**Provided data**.
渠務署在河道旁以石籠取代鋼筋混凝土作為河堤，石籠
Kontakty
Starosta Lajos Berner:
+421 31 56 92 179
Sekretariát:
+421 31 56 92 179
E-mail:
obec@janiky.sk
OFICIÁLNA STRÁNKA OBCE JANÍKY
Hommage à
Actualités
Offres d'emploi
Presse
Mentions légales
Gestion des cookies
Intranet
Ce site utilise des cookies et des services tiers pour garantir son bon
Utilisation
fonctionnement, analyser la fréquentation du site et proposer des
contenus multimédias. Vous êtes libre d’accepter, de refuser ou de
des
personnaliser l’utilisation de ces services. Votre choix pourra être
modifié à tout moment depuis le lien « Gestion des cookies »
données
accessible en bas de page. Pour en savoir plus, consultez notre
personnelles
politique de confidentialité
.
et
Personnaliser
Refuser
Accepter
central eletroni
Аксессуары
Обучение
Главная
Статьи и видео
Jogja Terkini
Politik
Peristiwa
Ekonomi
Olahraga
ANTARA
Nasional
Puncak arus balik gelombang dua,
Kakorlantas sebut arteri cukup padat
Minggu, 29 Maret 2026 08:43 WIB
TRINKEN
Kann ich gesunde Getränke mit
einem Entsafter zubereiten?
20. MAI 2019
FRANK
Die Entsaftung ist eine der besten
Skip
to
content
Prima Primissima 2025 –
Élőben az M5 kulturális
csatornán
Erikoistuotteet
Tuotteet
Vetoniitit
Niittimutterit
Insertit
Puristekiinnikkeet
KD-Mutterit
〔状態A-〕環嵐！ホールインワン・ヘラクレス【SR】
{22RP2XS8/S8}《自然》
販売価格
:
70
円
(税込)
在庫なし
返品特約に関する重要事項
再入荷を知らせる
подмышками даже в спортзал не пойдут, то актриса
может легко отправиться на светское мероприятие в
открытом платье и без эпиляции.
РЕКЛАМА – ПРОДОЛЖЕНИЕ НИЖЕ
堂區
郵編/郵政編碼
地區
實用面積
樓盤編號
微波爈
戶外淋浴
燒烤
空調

**To do**. Within the material above, find the lines that contain the word "services"; copy them.

**Answer for this exercise**.
Ce site utilise des cookies et des services tiers pour garantir son bon
personnaliser l’utilisation de ces services. Votre choix pourra être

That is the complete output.